After one look into my mouth, Dr. Strickland recoiled back on her rolling chair.
“Your tooth is in about six pieces. I don’t even have the skills to remove it. I need to refer you to someone else.”
This was not the start to the beautiful relationship I had eagerly anticipated. Her wedding ring didn’t help, either, nor did her friendly personality that immediately established a concerned cousin vibe as opposed to that of a wayward, sultry step-aunt.
I actually liked Dr. Strickland as a person and not as a fantasy object. It was a mild disappointment.
Shortly thereafter, a call was made from the receptionist and directions were provided: I was to proceed to a local periodontist. Stat.
I felt a bit scolded by Dr. Strickland, but I still managed to keep myself together. I’ll show her!
My drive to the second office took about twenty minutes. I can’t remember what songs I was listening to at the time. I wish I did now.
The periodontist pulled the mangled tooth in a matter of seconds and performed a quick examination of my mouth.
“Have you noticed this lump under your tongue?” he asked.
I paused.
“Yes. I feel it sometimes after I eat spicy foods, but otherwise I never really notice it,” was my response.
He took off his glasses.
“Well, if you were my brother, I would tell you to go straight to an oral surgeon for an MRI. Would you like a referral?”
Hot dentist. Probing periodontist. And now an oral surgeon. All within a matter of hours.
This had to be some sort of orchestrated scam because I was paying cash!
The oral surgeon’s office was across the street. I walked there. And, after filling out some forms and releases, I was absorbing the hums and cranks of an MRI machine.
Remember this: my initial intent was for a simple cleaning.
I received the results within a few days: tumors in my neck, under my tongue, and in my nasal passages.
All three doctors had my records and tests from that morning’s adventure sent to the VA in Austin and, after a brief phone interview, I was approved for surgery within a week.

DATA EXTRACT =>
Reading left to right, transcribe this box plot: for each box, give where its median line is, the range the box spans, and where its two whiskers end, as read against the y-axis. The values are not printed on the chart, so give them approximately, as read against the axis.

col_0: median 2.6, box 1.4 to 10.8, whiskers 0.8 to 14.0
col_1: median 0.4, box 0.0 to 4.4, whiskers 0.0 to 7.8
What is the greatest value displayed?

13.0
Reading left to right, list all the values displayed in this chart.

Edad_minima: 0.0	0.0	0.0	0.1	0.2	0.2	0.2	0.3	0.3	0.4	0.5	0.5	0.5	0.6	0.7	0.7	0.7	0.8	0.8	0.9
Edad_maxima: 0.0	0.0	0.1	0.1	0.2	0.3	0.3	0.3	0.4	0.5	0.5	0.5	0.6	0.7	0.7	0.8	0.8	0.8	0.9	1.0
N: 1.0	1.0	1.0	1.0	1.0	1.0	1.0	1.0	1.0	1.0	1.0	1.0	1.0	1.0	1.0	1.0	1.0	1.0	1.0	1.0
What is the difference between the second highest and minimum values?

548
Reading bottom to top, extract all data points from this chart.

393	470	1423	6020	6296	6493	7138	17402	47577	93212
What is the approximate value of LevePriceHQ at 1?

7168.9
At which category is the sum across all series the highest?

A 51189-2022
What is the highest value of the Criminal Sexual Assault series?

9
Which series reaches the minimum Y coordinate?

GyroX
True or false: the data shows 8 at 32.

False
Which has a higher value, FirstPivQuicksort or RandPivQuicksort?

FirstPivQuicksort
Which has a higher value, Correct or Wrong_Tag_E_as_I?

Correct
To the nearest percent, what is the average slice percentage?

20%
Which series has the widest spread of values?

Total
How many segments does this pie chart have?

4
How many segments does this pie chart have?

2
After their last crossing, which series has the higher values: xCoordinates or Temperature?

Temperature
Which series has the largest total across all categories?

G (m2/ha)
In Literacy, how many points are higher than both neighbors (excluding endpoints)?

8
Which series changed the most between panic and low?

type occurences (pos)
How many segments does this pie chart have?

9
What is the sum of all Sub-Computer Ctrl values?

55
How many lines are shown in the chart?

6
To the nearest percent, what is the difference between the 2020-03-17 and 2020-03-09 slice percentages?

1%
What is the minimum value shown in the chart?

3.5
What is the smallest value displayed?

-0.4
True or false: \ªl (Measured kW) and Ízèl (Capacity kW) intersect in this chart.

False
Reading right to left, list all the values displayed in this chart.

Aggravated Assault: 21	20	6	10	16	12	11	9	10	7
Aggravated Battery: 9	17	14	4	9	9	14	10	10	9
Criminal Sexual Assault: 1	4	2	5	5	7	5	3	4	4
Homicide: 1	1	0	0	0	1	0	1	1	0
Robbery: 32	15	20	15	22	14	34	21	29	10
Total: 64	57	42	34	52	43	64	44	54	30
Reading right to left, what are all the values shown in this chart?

DIRECTIONS =>
[a] List every place in the body where the account of the dental visit says the MRI found tumors.
[b] Pick up the account of the dental visit after its final sentence and continue the story.

RESULTS BY TASK =>
[a] The neck, under the tongue, and the nasal passages.

[b]
I greatly underestimated the severity of the six-hour surgery. My thought was that I would be back at work the next day with some mild pain, but that was not to be the case.
A week was spent in bed with silicon inserts in my nasal passages and a blood drip attached to my neck. Though it was the middle of a violently hot Texas summer, the pain pills created teeth-chattering chills that forced me to drive myself to a local emergency room. Twice. (That’s the last time I have taken a pain pill!)
I also think I shit my pants twice. Good times.
There have been many great victories—and defeats—throughout the course of my life, but one of the more significant for the former was the moment I returned to the surgeon to have those inserts removed from my nose. The extraction produced a horror show of disgusting elements that I will not soon forget. Fresh air, too.
And so it was that getting hit in the face and having a tooth loosened in the process led to the discovery of a lump under my tongue and the surgery that most likely prolonged my existence.
My scans have all been negative during the past seven years. My voice changed a bit after surgery: more slurring when fatigued, more lispy due to the surgical damage. But I am alive. I am not merely surviving, but thriving.
I consider Dr. Strickland a dear friend, albeit only through social media messaging now. She married her high school sweetheart (he was the football star, she was the cheerleader) and they have a beautiful, healthy family together. We eventually got to a point of such comfort and hilarity in my office visits that I could coyly ask her things like “Can we do it without gloves this time, Doc?”
She would just laugh and say “Oh, George, you’re so funny!”
We might never meet in person again and that is fine.
You can all blame her for saving my life, too.